■ **Dataset items**:
────────────────────────────────────────

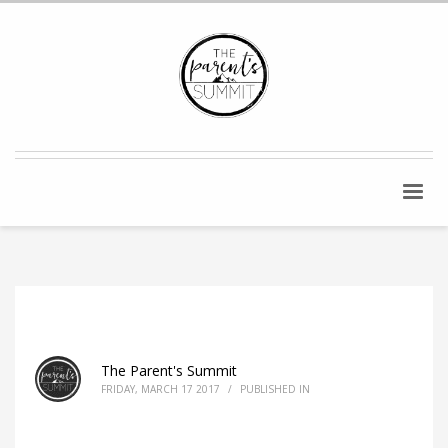
The Parent's Summit
FRIDAY, MARCH 17 2017
/
PUBLISHED IN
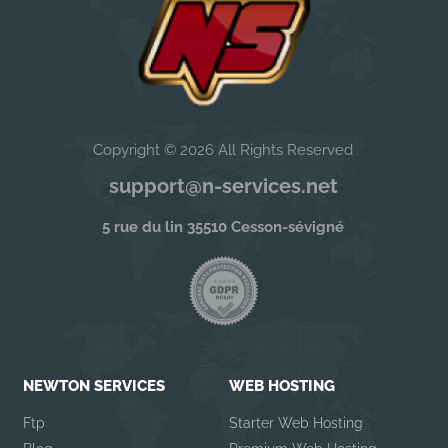
Copyright © 2026 All Rights Reserved
support@n-services.net
5 rue du lin 35510 Cesson-sévigné
NEWTON SERVICES
WEB HOSTING
Ftp
Starter Web Hosting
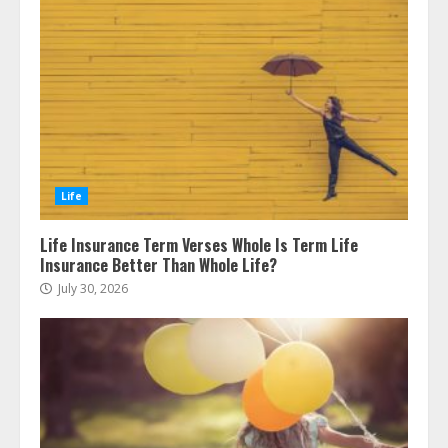
Life
Life Insurance Term Verses Whole Is Term Life
Insurance Better Than Whole Life?
July 30, 2026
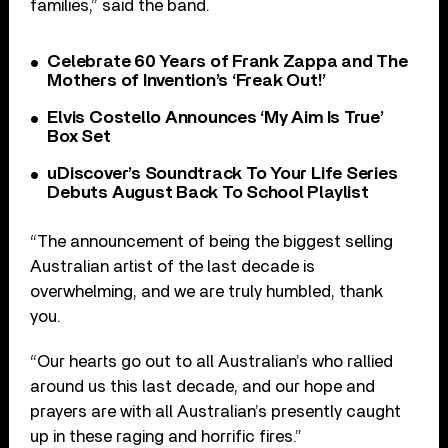
families,” said the band.
Celebrate 60 Years of Frank Zappa and The
Mothers of Invention’s ‘Freak Out!’
Elvis Costello Announces ‘My Aim Is True’
Box Set
uDiscover’s Soundtrack To Your Life Series
Debuts August Back To School Playlist
“The announcement of being the biggest selling
Australian artist of the last decade is
overwhelming, and we are truly humbled, thank
you.
“Our hearts go out to all Australian’s who rallied
around us this last decade, and our hope and
prayers are with all Australian’s presently caught
up in these raging and horrific fires.”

────────────────────────────────────────

Without the pictures, give all the records above again exactly.

The Parent's Summit
FRIDAY, MARCH 17 2017
/
PUBLISHED IN
Copyright © 2026 All Rights Reserved
support@n-services.net
5 rue du lin 35510 Cesson-sévigné
NEWTON SERVICES
WEB HOSTING
Ftp
Starter Web Hosting
Life
Life Insurance Term Verses Whole Is Term Life
Insurance Better Than Whole Life?
July 30, 2026
families,” said the band.
Celebrate 60 Years of Frank Zappa and The
Mothers of Invention’s ‘Freak Out!’
Elvis Costello Announces ‘My Aim Is True’
Box Set
uDiscover’s Soundtrack To Your Life Series
Debuts August Back To School Playlist
“The announcement of being the biggest selling
Australian artist of the last decade is
overwhelming, and we are truly humbled, thank
you.
“Our hearts go out to all Australian’s who rallied
around us this last decade, and our hope and
prayers are with all Australian’s presently caught
up in these raging and horrific fires.”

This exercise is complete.